The panel discussion, attended by about 30 faculty and staff members, was meant to provide a forum for academically high-achieving American Indian students to share their successes and find ways to build on those successes.
The students who participated come to MSU from several different states and have a variety of majors. A number of the students said they plan to use what they learn at the university to return home to help their communities, such as Nicolette Brown, a freshman in biomedicine from Fort Washakie, Wyo. Brown, who is a member of the Northern Arapaho Tribe, hopes to become a pediatrician so that she can help children.
Jioanna Carjuzza, an education professor who served as the panel's moderator, asked about the panelists' support systems. Several students named the Nations and the American Indian Council, two campus organizations, as sources of strength at the university.
"I really love (the Nations) because when I need a pick-me-up, that's where I know I can go," said Billie Falcon, a sophomore majoring in community health from Fort Peck. "The American Indian Council (in Wilson Hall) is like my second home," she added.
Those groups are important because of the activities that are built into them and the staff members who facilitate the groups, and also because they enable connections with other Indian students, another student added.
"We are family," Jeremy Stands Over Bull, a member of the Crow Tribe from Pryor, said of his fellow American Indian students. "I consider these people here my brothers and sisters."
Another student noted how important his professors have been to his experience at MSU.
"I've been fortunate to have gotten to know lots of my professors," said Nicholas Ross-Dick, a junior majoring in philosophy and sociology and a member of the Yakama Tribe from White Swan, Wash. The one-on-one time with those professors has been helpful, both academically and personally, he added.
DaleRae Green, a freshman majoring in pre-nursing and a member of the Eastern Shoshone Tribe from Fort Washakie, Wyo., said her adviser and classmates have become like family to her. Talking with counselors at MSU'S Counseling and Psychological Services has also been helpful, Falcon said.
The students also detailed a number of challenges they have faced throughout their college careers, from feeling like they stand out as minorities in class to frustrations with campus offices and university bureaucratic hoops to jump through.
"Being a person of color, I tend to feel out of place in the classroom, or even just going to the store," said Stands Over Bull.
Students said that being expected to speak frequently in class is also a difficulty.
"In Crow culture, we don't even say our name in public," Stands Over Bull said.
Ross-Dick said he has felt "outclassed" by his peers, which leaves him feeling intimidated.
"I've struggled with the fast-pace, but I'm starting to get more acclimated to it," he said.

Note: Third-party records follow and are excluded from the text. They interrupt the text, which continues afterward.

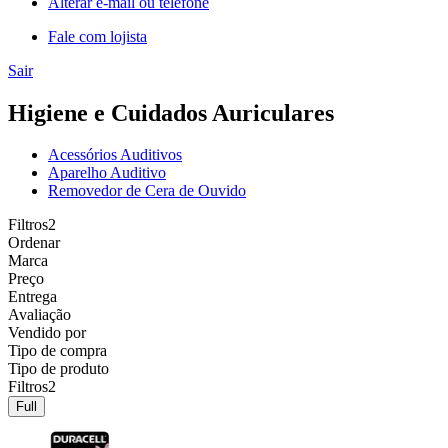
Alterar e-mail ou telefone
Fale com lojista
Sair
Higiene e Cuidados Auriculares
Acessórios Auditivos
Aparelho Auditivo
Removedor de Cera de Ouvido
Filtros
2
Ordenar
Marca
Preço
Entrega
Avaliação
Vendido por
Tipo de compra
Tipo de produto
Filtros
2
Full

Others expressed anguish at being away from their families and reservation communities.
"People on my reservation are dying left and right," said Zhona Tang, a junior in secondary education from Busby and a member of the Northern Cheyenne Tribe. "I try to go home every weekend."

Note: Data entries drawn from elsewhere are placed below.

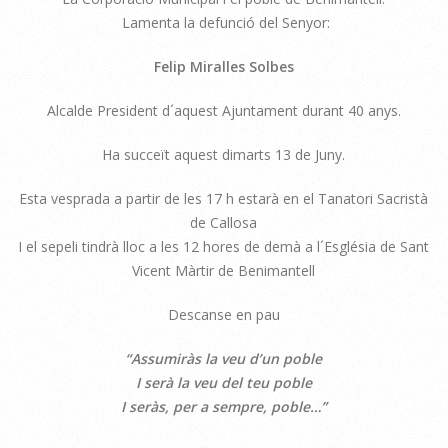
Lamenta la defunció del Senyor:
Felip Miralles Solbes
Alcalde President d´aquest Ajuntament durant 40 anys.
Ha succeït aquest dimarts 13 de Juny.
Esta vesprada a partir de les 17 h estarà en el Tanatori Sacristà
de Callosa
I el sepeli tindrà lloc a les 12 hores de demà a l´Església de Sant
Vicent Màrtir de Benimantell
Descanse en pau
“Assumiràs la veu d’un poble
I serà la veu del teu poble
I seràs, per a sempre, poble…”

The hardest part about being away from home is worrying, Tang added, because she doesn't want her people to think she has forgotten them.
Panelists also had some recommendations for how faculty and staff members could improve American Indian students' experiences.
Stands Over Bull thinks the university is "at the forefront of Native American higher education," but he would like to see diversity at the university promoted more.
"I would like to see the attitude of we are equal," he said. "I'd like to have more Native American professors, and in other fields besides Native American studies."
Another student mentioned a desire to be treated as an individual, rather than first being identified as Native American.
"Don't generalize all Indians," Tang said. "It's the worst thing you could do. We all have different passions."
And, another student said the best thing professors could do is treat Indians like all the other students in their classrooms.
"Treat us all the same, because we're not really different," Green said. "We're just like everybody else."
Part of the reason the panel discussion was held is that all too often, professors and administrators focus on problems such as widening achievement gaps between American Indians and other students, said Jim Burns, American Indian student adviser in the Department of Native American Studies. Focusing on students' strengths, and building off of them, he said, is a different approach.
The presentation was sponsored by the College of Letters and Science, the Department of Native American Studies, the Native American Education Advisory Board, and the American Indian Council.